The use of secondary sources gives us the breadth to mention primary sources that give us the depth to an article. There is no mandatory order in which they appear as long as the order in which they appear is appropriate to the objective. It appears we agree about this with the use of different words to describe it. The use of secondary sources to rule out primary sources is equivocal, not that the primary source is useful to trump the secondary source, but it adds further to the breadth and depth to have them all referenced neutrally -- even if one gets more attention than the others. Another words, there is no need to limit the article to only "the truth." Articles should cover relevant details of knowledge used to arrive at a truth or truths.

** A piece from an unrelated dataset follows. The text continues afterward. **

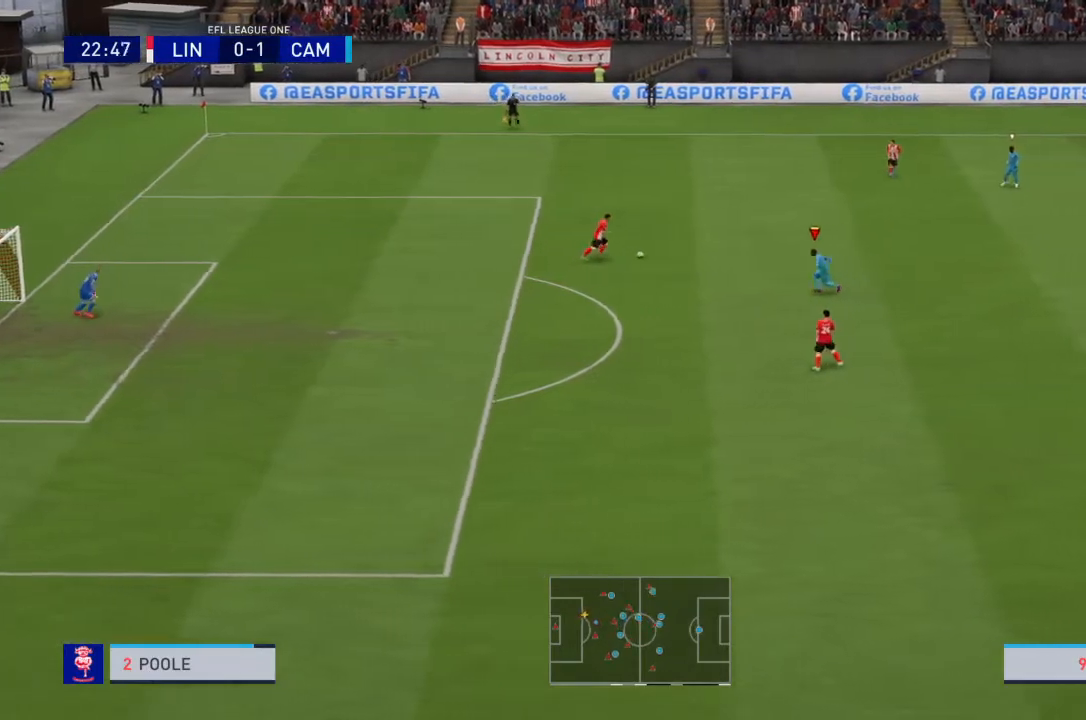
{"buttons": ["R2"], "left_stick": "up", "right_stick": "center", "events": [[66, "left_stick", "up"]]}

"Absence of evidence is not evidence of absence." - http://en.wikiquote.org/wiki/Carl_Sagan - "Baloney Detection Kit" http://www4.tpgi.com.au/users/tps-seti/baloney.html
Jonathan
Fastfission wrote:
True, but I think one should consult secondary sources *first* for our project, and primary sources *second*. You cannot consult a primary source without an interpretative framework, and you should be deriving that from a secondary source, in my interpretation of [[WP:NOR]]. Primary sources are great for adding color and authenticity to an article -- nobody disputes that -- but articles based solely on primary sources are chancy indeed, and no individual user's individual idiosyncratic interpretation of a primary source should trump the interpretation given in a secondary source. The people who usually insist on primary sources over secondary sources are usually the ones who think that the "establishment" opinion is bunk -- a fairly good indication of a NPOV violation or a NOR violation.